Detection Error! CodeFormer Detects 3 Faces in a Single-Face Image, Generates a Ridiculous Result. How to Fix?
TechVillain opened this issue · 0 comments
CodeFormer is not able to detect the correct number of faces, and therefore causing errors.
Original image has a perfect background (non-face area), as you can see, the red clothes are sharp and clear, and nothing needs to be fixed. However, the face area is blurry in low resolution, needs to be restored by CodeFormer.
So I go ahead and run CodeFormer, with "--face_upsample" argument, so the face can be upsampled by the built-in Real-ESRGAN_x2 model.
Here is the problem: The default "Resnet50_Final" model inside CodeFormer detects 3 faces, not 1 face, and therefore restores the same face 3 times, and then combine the 3 restored faces together. The end result is very bad, especially on the eyes and nose.

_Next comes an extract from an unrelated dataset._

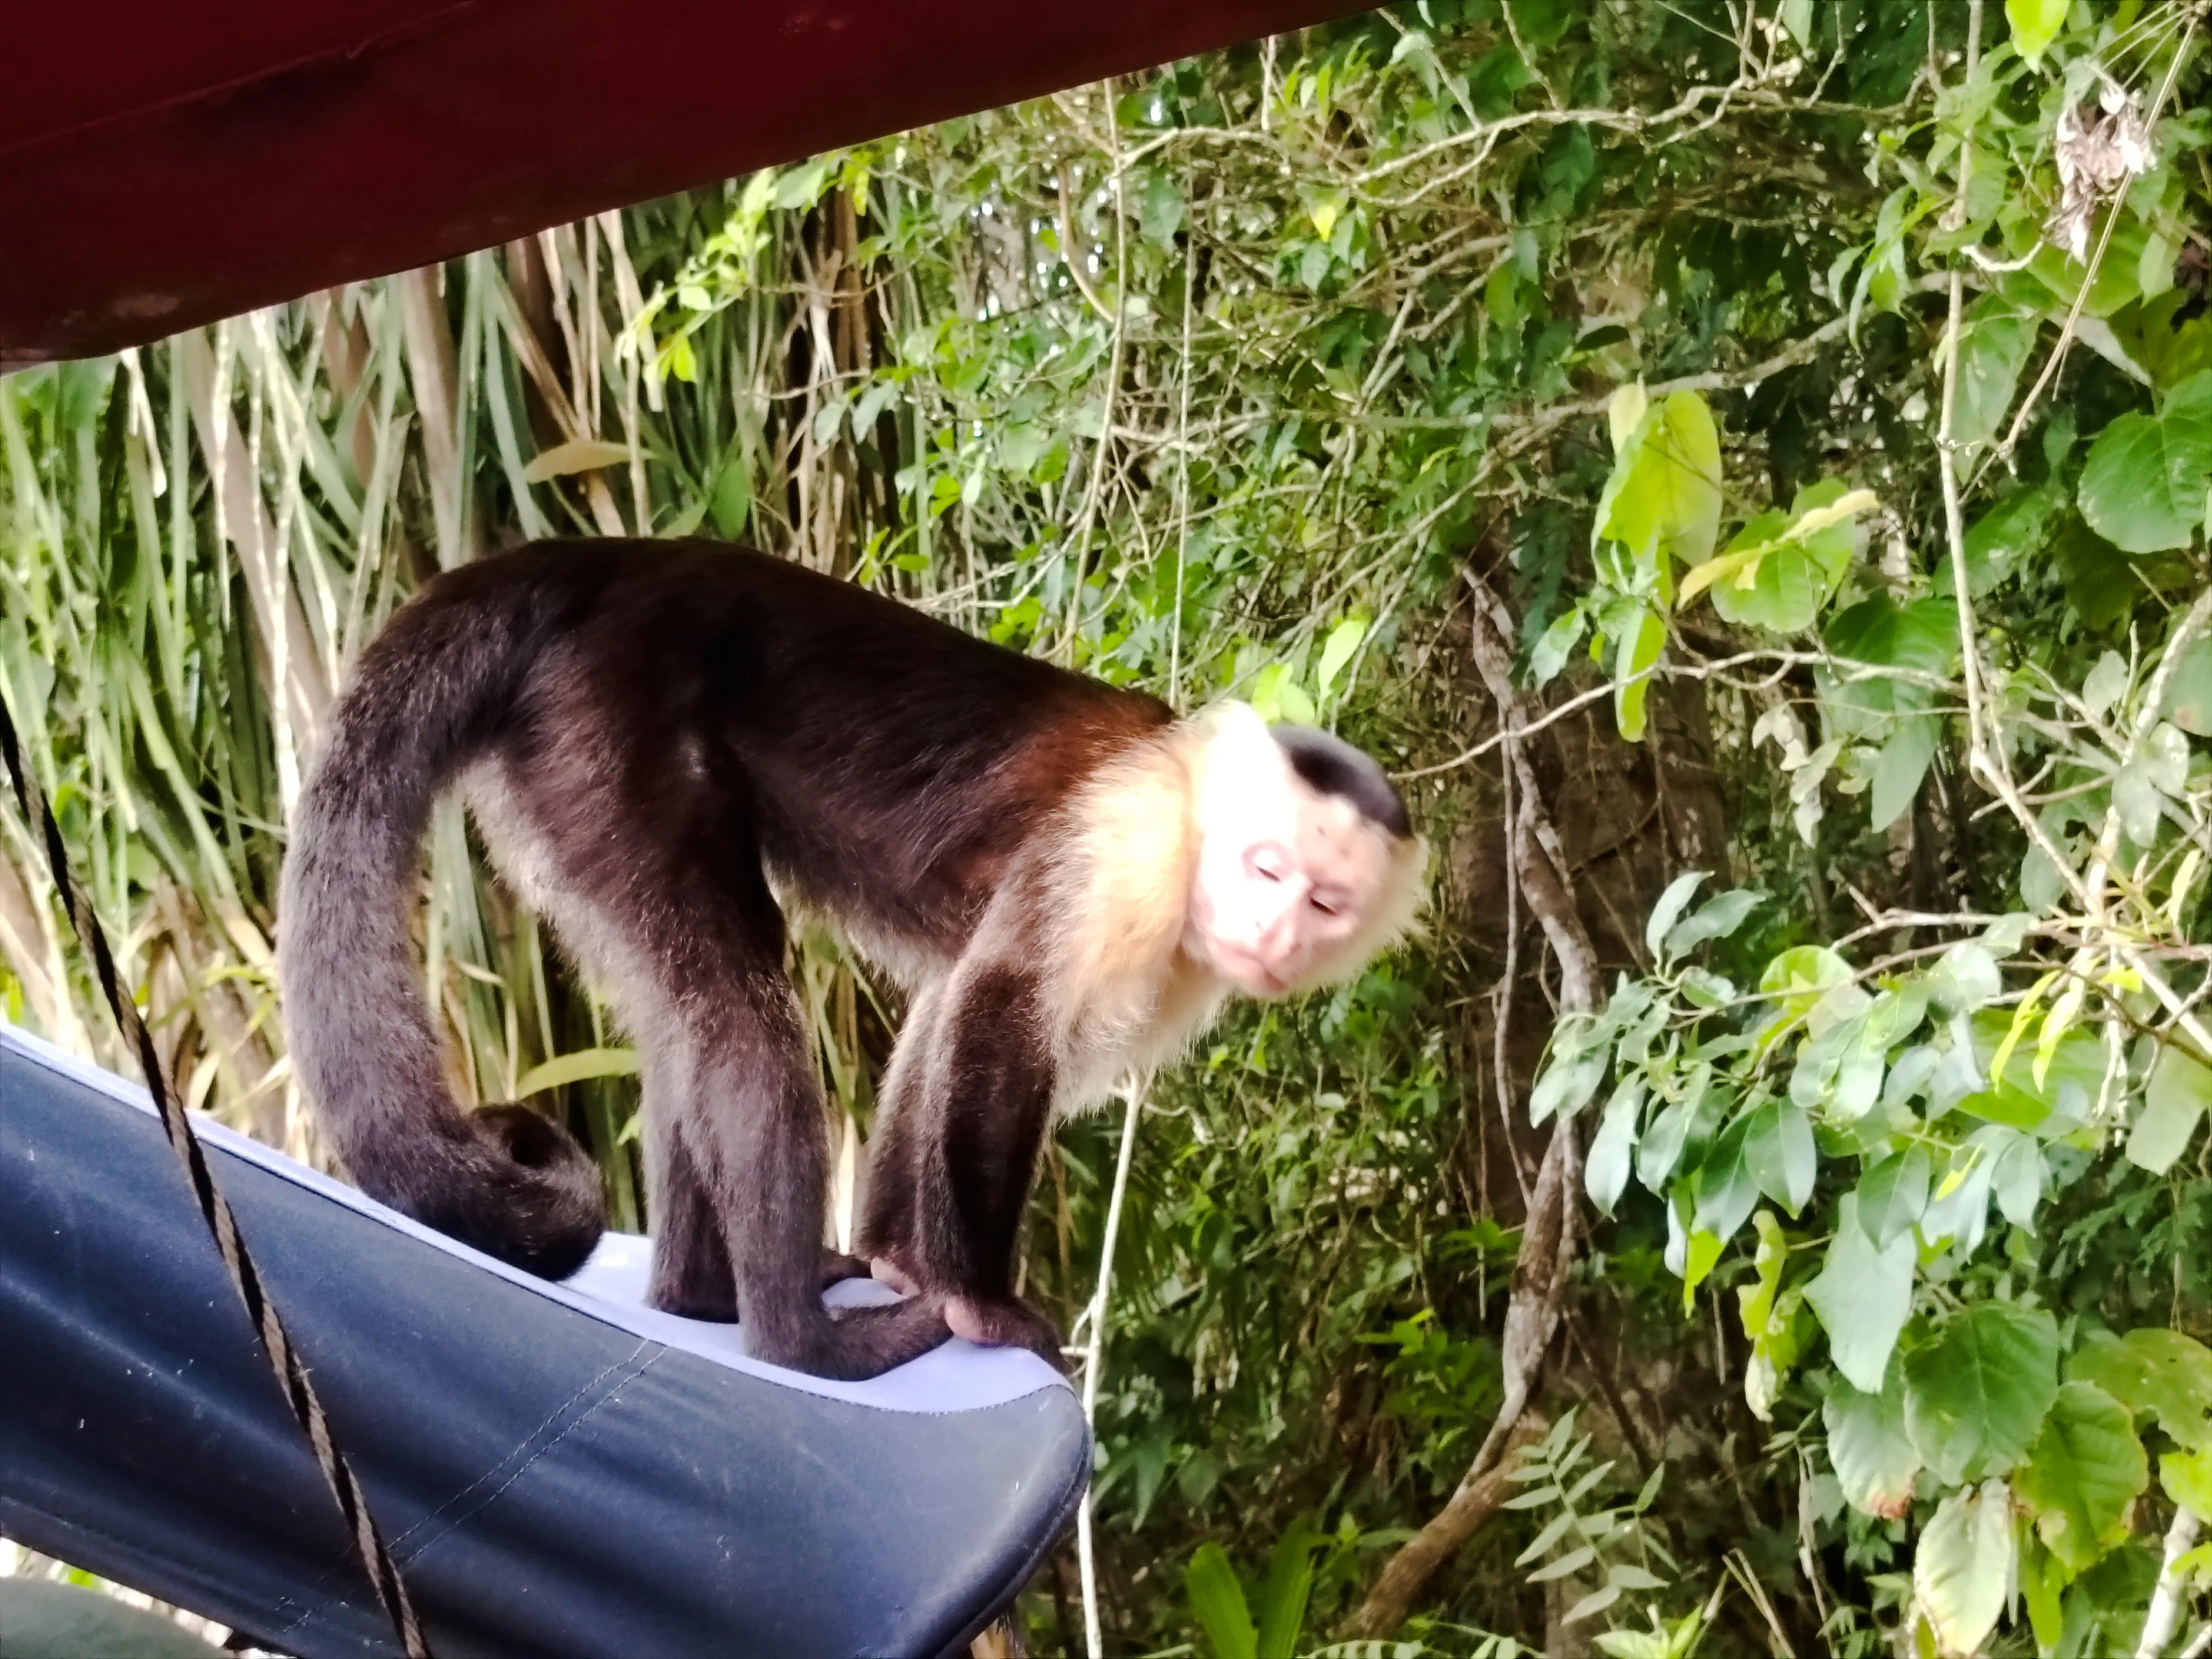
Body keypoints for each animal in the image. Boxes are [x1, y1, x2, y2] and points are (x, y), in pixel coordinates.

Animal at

I tried to use argument "--dectection_model dlib" to switch the detection model to dlib, and then switched to mobile0.25 and the two YOLOv5 models, none of which is working. The models either detect 0 faces or more than 1 faces.
Is there a way to force Resnet50 model to detect only one face and then stop, without continuing to detect additional faces?
Can someone please download my picture and run CodeFormer on it to see if there is a solution to fix this face detection problem?